* PAGE EXTRACT:

What The Parable Of The Ten Lepers Teaches About Gratitude
Humans are not good at thankfulness.
Every parent has those days. Mine was Saturday.
I took two of my kids to the budget theater to see Incredibles 2. We ate buttered popcorn, drank Cherry Coke, and chewed candy. It was a great time until my seven-year-old daughter wanted to play “the claw game.”
I’ve told her before the game is a ripoff. But she had her own money, and we believe in giving our children choices (within reason). She played and lost. Then she reached in her little black purse and grabbed a second dollar. She lost again. Tears ensued, then anger. It ended with me dragging her out of the theater as her little brother looked on wide-eyed. Our happy day was ruined.
Just like that, I had failed as a parent.
Little brat, I thought. How ungrateful.
I was upset with her and the fact that our nice day had soured. But there was also something more.
Just like that, I had failed as a parent. It starts with claw game tantrums. Then it’s sex and drugs, everyone knows... Okay, not quite. But the truth is my wife and I try very hard to teach our children to be thankful for all they have. That message was not getting through to my daughter in that moment.
Gratitude Does Not Come Easy for Humans
As it happened, the next day I received a powerful sermon on gratitude at church. The pastor, Joel Johnson, a wonderful speaker and leader of Westwood Community Church, said if there was a single quality he could increase in our world today, it would be gratitude. Listening closely, I nodded through his entire sermon.

* DATASET:

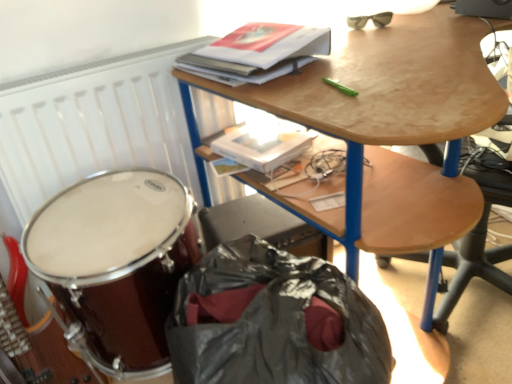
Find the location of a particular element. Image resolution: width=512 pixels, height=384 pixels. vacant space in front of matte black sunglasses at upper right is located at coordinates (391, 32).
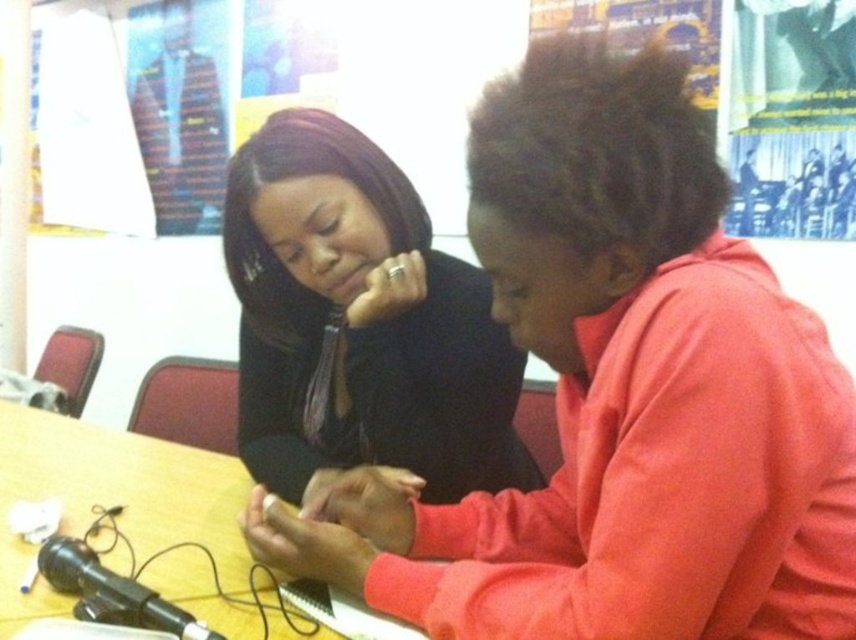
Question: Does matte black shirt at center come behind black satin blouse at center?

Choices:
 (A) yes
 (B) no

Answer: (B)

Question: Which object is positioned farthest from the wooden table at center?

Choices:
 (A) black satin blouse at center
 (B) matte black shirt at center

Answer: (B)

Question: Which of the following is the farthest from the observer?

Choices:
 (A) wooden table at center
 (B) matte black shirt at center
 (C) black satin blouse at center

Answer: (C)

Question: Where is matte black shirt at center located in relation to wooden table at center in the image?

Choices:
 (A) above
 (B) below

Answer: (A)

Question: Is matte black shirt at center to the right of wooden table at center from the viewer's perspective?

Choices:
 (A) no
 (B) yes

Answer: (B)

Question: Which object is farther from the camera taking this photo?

* SET PROBLEM A:
Reproduce the listing word for word, from its first line through the line containing "Answer: (A)", both ends included, and leave the pictures out.
* SET PROBLEM B:
Continue the piece on the parable of the ten lepers and gratitude from where it stops.

* FINAL RESULT A:
Find the location of a particular element. Image resolution: width=512 pixels, height=384 pixels. vacant space in front of matte black sunglasses at upper right is located at coordinates (391, 32).
Question: Does matte black shirt at center come behind black satin blouse at center?

Choices:
 (A) yes
 (B) no

Answer: (B)

Question: Which object is positioned farthest from the wooden table at center?

Choices:
 (A) black satin blouse at center
 (B) matte black shirt at center

Answer: (B)

Question: Which of the following is the farthest from the observer?

Choices:
 (A) wooden table at center
 (B) matte black shirt at center
 (C) black satin blouse at center

Answer: (C)

Question: Where is matte black shirt at center located in relation to wooden table at center in the image?

Choices:
 (A) above
 (B) below

Answer: (A)

* FINAL RESULT B:
There is, of course, abundant research showing the utility of gratitude. It makes us happier. It makes us more successful. It makes us better leaders.
In his 2008 book, Thanks! How Practicing Gratitude Can Make You Happier, Robert A. Emmons, who spent years studying gratitude, wrote that
grateful people experience higher levels of positive emotions such as joy, enthusiasm, love, happiness and optimism, and that the practice of gratitude as a discipline protects a person from the destructive impulses of envy, resentment, greed and bitterness.
One would think this would make gratitude easy for us. Who doesn’t want to be happier and more successful? Alas, gratitude, for all its merit, is not something easily embraced, evidence suggests.
The most obvious example, of course, is the presence of the “victimhood culture,” which has turned grievance into a fad. There is indeed something odd and troubling about an ideology that stokes the embers of our resentment, particularly in a time and place enjoying unprecedented wealth and opportunity.
But look closer. How often do you feel grateful? More importantly, how often do you express and show your gratitude to others? If we’re honest, the answer is probably the same for most of us.
Not enough—not even close.
Why does gratitude come so hard to us? Why do feelings of entitlement and envy invade our thoughts?
Jesus and the Ten Lepers
I’ve read or been told the story of Jesus healing the ten lepers probably ten times in my life. Yet somehow the message of gratitude—or, rather, human ingratitude—escaped me until Pastor Joel hit me over the head with it Sunday.
The story appears in Luke 17. Jesus of Nazareth is traveling along the border of Samaria and Galilee when the lepers call out to him.
“Jesus, Master, have pity on us!”
“Go, show yourselves to the priests,” Jesus responds.
The lepers go to the priests and are cleansed, Luke tells us. But the story doesn’t end there. A single leper, a Samaritan, returns and throws himself at the feet of Jesus. Of the ten lepers healed, a single one returns.
The most powerful takeaway for me is the idea that humans struggle mightily with gratitude.
“Were not all ten cleansed? Where are the other nine?” Jesus asks. “Has no one returned to give praise to God except this foreigner?”
Luke does not tell us how the Samaritan replies. But Jesus tells him something before sending the man on his way. “Rise and go; your faith has made you well.”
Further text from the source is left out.